Rock critic Chuck Eddy of Austin has written a fascinating book, containing a collection of his music reviews, essays and musings during the more than 25 years he has been in the business. This includes time he spent working for the influential The Village Voice as its music editor.
The new book is titled Rock and Roll Always Forgets: A Quarter Century of Music Criticism. He has two prior books, The Accidental Evolution of Rock and Roll: A Misguided Tour Through Popular Music (1997) and Stairway to Hell: The 500 Best Heavy Metal Albums in the Universe (1991).
I recently had the chance to sit down with Eddy at Epoch Coffee in Austin and talk with him about his career and his book. The book covers just about every music genre, and while odds are good you will find mention of some of your favorite bands you may not like or agree with his opinions.
You see, Eddy has been pigeonholed by some as being contrary, and it does seem at times in the book, at least to me, like he goes out of the way to criticize the darlings of other music critics or praise those dismissed by critics. He denies that it's intentional. More on that later in this piece.
I began our conversation by wondering aloud what it is like to make music criticism your profession. Does listening to music become less pleasurable when writing about it is your job?
He said the pleasure and joy of listening to music has never lessened because of his occupational choice.
The book does a great job of explaining his introduction to becoming a paid music critic. He wrote what he calls in the book “a 11 page manifesto complaining about the state of rock criticism, declaring that everything interesting in music was already over, and mourning my having missed the whole boat.” The piece is excerpted in the book
To their credit then Village Voice editor Robert Christgau printed part of the letter. He soon began writing music criticism of his own, published in the Voice and several other publications. In 1999 he became the music editor at the Village Voice, a position he held for six and a half years. This meant the roles were reversed and now he was editing Christgau.

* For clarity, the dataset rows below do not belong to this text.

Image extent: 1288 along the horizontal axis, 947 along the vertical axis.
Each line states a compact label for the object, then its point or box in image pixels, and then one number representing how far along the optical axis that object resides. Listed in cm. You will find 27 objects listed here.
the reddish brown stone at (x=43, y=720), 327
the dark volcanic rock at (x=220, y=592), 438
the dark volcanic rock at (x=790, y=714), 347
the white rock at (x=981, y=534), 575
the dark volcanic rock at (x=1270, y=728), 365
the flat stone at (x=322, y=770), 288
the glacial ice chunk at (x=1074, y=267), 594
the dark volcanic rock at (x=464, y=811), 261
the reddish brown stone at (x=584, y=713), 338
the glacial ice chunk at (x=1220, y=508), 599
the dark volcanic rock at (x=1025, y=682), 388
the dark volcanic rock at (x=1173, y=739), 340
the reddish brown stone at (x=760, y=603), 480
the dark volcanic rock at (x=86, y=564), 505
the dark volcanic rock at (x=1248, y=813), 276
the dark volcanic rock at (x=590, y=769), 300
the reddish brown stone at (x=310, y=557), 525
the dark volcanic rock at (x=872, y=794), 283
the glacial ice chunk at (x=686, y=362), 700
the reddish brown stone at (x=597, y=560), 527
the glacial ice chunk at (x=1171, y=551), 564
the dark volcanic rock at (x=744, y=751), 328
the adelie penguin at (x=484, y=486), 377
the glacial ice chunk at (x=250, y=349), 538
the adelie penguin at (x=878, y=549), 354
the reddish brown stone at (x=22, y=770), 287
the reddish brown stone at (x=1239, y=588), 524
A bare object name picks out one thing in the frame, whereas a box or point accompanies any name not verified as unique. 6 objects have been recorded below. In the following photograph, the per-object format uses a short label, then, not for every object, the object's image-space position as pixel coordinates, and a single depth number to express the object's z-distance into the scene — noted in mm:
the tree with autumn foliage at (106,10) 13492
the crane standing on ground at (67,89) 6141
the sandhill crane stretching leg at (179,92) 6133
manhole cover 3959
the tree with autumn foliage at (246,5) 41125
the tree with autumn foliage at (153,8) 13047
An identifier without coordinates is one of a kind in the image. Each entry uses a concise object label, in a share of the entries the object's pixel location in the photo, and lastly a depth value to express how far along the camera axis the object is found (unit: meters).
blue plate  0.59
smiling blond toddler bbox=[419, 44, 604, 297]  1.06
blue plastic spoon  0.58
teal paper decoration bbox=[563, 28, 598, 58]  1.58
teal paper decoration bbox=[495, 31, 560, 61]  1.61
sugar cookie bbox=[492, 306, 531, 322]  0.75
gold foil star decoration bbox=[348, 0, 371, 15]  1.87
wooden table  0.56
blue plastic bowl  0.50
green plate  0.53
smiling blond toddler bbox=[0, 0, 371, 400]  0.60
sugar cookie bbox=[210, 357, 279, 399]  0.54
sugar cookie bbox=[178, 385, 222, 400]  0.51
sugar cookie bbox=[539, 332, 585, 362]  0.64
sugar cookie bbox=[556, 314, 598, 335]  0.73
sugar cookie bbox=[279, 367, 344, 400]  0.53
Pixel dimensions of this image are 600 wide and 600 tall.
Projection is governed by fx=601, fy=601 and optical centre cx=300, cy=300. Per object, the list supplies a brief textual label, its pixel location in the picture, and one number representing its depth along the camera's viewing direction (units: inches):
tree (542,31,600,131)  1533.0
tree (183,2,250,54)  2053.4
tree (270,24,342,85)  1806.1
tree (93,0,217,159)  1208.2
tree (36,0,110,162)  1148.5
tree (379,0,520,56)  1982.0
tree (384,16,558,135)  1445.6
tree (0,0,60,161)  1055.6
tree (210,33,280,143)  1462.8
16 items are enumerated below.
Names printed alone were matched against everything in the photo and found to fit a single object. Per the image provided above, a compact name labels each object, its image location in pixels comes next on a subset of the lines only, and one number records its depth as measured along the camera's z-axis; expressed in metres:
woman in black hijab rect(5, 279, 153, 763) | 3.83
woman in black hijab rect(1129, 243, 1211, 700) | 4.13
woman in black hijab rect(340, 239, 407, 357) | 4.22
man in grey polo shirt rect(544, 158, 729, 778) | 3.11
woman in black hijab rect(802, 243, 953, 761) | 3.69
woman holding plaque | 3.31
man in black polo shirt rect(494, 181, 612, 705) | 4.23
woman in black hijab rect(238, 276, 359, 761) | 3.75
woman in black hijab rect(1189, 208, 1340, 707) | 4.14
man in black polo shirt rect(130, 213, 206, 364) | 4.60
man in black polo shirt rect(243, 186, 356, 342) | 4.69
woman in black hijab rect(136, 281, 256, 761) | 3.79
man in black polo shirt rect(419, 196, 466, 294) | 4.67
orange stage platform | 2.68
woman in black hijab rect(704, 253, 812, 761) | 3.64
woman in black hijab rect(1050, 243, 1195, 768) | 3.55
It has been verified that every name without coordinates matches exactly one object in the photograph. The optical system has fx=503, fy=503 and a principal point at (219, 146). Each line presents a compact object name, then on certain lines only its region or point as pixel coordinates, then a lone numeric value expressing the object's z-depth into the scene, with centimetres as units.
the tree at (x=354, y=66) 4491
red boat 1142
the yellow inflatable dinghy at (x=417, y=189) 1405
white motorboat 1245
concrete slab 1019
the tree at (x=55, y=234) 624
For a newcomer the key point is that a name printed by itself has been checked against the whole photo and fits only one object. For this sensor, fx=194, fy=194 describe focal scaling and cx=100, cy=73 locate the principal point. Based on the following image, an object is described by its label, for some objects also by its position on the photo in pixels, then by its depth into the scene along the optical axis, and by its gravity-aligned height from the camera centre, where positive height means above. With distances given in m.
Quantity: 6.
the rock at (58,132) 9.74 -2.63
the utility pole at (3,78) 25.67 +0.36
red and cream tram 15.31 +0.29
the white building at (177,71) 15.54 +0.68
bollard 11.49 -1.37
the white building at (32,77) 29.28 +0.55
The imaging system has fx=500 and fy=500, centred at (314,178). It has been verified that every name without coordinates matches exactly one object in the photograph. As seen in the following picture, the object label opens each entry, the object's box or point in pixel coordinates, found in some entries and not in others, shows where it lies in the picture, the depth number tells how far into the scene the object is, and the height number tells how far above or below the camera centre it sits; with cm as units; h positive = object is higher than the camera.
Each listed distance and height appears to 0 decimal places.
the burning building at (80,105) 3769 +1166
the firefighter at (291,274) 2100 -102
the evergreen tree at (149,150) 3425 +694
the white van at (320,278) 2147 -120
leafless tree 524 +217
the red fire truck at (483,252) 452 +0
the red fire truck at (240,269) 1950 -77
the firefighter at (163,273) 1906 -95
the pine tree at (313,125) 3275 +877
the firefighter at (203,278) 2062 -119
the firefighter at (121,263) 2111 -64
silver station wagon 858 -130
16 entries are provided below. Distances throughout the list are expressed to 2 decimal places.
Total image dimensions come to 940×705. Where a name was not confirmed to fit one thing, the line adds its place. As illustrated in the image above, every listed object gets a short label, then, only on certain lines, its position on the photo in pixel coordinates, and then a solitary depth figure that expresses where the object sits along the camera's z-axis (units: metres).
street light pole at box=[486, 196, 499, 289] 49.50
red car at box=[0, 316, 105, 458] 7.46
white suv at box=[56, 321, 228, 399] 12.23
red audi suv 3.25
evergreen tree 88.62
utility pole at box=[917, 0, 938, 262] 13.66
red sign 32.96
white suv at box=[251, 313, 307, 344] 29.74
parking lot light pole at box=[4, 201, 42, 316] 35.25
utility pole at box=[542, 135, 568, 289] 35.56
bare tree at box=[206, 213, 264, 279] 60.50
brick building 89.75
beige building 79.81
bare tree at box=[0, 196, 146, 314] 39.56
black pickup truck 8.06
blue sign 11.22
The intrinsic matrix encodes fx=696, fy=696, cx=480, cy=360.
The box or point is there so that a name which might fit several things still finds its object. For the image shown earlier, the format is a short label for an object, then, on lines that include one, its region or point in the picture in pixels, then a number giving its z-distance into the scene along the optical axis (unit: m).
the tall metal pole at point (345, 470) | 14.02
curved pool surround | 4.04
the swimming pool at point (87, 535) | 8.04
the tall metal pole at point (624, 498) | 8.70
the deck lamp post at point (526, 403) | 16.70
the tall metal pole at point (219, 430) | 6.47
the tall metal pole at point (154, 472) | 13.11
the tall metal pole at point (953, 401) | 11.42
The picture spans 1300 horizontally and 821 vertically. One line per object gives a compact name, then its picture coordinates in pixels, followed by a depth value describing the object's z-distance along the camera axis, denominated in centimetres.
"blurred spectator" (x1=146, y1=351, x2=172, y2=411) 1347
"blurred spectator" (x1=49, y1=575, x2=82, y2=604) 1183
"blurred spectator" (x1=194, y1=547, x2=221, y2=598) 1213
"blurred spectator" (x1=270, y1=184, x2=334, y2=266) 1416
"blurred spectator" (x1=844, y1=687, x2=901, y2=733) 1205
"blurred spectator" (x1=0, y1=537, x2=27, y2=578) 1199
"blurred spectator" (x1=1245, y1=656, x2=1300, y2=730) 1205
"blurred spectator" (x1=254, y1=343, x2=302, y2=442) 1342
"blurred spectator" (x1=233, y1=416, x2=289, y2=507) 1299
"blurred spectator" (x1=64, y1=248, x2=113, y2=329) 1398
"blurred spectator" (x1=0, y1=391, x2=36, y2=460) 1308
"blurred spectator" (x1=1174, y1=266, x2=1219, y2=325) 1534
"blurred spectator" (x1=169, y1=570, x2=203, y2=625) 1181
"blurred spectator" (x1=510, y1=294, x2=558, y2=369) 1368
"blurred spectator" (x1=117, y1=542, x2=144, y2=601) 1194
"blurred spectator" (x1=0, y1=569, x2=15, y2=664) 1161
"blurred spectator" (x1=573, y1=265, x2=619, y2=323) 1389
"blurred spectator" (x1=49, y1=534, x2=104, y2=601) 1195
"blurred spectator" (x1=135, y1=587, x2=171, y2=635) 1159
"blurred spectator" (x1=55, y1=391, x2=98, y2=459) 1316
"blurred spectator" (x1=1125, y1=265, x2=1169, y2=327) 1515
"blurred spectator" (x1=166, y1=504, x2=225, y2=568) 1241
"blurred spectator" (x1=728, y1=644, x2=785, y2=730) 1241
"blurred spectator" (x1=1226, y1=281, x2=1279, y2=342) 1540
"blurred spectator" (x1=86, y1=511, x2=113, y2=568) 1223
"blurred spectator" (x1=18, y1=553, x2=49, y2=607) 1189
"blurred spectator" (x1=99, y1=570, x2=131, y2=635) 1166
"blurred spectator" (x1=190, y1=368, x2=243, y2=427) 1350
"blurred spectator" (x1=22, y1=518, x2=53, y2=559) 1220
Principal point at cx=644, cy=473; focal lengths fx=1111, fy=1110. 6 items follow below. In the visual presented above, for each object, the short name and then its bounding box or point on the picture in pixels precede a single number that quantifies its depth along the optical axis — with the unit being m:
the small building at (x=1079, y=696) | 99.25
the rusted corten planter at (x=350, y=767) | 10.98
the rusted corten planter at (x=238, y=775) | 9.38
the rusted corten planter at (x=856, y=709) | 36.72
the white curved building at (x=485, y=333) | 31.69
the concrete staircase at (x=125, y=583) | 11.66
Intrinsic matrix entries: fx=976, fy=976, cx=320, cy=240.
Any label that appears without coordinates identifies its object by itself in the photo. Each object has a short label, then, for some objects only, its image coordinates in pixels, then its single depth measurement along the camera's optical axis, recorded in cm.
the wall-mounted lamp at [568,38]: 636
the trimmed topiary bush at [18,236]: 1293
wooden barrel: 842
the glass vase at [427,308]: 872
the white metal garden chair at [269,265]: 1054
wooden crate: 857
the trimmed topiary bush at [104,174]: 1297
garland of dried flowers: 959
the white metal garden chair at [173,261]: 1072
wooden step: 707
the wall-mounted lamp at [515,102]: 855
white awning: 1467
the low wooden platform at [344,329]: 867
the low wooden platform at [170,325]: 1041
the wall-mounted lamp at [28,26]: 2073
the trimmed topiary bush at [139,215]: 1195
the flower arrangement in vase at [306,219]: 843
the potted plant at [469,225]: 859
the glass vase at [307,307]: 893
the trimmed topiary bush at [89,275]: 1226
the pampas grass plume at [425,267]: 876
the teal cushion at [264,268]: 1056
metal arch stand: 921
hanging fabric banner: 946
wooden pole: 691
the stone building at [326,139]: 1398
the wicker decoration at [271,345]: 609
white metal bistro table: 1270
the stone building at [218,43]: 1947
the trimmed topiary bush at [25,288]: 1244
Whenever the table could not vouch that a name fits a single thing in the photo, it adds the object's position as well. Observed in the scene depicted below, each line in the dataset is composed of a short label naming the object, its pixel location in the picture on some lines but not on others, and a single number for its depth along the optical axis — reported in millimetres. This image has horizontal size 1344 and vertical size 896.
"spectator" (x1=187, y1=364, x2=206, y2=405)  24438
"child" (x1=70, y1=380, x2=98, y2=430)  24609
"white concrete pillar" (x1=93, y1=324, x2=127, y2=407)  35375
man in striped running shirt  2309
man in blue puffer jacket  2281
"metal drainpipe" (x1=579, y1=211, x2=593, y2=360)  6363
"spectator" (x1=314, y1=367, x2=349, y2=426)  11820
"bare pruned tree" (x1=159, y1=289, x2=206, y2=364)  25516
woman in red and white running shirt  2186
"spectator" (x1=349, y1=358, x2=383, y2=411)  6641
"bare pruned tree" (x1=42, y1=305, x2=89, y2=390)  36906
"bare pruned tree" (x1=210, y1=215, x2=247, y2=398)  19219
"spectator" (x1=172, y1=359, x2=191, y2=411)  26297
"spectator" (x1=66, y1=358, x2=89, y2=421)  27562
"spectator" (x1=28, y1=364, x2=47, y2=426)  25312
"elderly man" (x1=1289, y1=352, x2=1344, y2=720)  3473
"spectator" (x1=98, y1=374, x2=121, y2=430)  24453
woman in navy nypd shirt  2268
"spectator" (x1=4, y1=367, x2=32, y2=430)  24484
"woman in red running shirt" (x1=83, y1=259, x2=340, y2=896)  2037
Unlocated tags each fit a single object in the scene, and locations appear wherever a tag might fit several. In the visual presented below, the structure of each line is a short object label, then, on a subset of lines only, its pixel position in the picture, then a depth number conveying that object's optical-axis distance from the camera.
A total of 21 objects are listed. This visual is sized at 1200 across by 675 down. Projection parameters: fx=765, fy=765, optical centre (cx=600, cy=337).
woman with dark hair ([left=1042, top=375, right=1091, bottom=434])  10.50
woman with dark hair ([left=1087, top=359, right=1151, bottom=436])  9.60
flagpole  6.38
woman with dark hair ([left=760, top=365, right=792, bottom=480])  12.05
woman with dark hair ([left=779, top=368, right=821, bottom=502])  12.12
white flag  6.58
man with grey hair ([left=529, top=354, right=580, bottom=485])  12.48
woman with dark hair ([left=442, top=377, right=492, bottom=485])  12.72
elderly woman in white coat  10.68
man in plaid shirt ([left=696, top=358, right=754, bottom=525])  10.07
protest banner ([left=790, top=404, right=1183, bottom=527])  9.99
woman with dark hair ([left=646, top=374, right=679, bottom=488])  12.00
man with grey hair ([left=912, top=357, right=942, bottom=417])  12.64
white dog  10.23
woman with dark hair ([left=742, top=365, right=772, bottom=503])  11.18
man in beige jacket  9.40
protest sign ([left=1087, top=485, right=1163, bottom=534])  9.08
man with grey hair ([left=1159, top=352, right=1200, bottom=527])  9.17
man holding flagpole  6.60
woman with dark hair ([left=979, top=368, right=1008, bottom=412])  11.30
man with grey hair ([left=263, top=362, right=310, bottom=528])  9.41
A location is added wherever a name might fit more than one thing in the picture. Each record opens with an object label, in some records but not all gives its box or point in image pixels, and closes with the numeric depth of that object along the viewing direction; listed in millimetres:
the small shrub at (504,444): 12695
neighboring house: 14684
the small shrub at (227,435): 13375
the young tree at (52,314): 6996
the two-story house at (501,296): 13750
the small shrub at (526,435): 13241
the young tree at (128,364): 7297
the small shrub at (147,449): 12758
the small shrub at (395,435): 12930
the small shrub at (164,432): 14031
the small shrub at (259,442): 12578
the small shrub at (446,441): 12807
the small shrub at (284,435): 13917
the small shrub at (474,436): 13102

An excerpt from that letter:
"How the fuck can you revolutionize an industry which has accepted Pere Ubu and Essential Logic and the Angry Samoans and Teenage Jesus and the Birthday Party? You can't. Nothing scares anybody anymore, nothing surprises anybody anymore, there's no such thing as a real mindfuck because people's minds have already been fucked with over and over and over again. I never realized it until now, but the Sex Pistols were the worst thing that ever happened to rock'n'roll – they demanded anarchy, and they got it. Anarchy means you can do whatever you want, and that's what everybody since the Sex Pistols has done. This has given us a surplus interesting music, but it's also given us a situation in which you can't tell the artists from the poseurs. Sly Stone and the Dolls were able to make revolutionary music because, back then, there were dictated limits on what you could or couldn't do, and they did what they 'couldn't.' Now there are no such limits – what if Sly and the Dolls had waited until 1983, and everything else (the Ramones, the Pistols, PIL, Prince, and all) between 1970 and now had happened without them? Would Greil Marcus still be able to write that 'there is no vocal music in rock to match' Riot, or that 'nothing short of the Sex Pistols' singles has touched it'? I doubt it.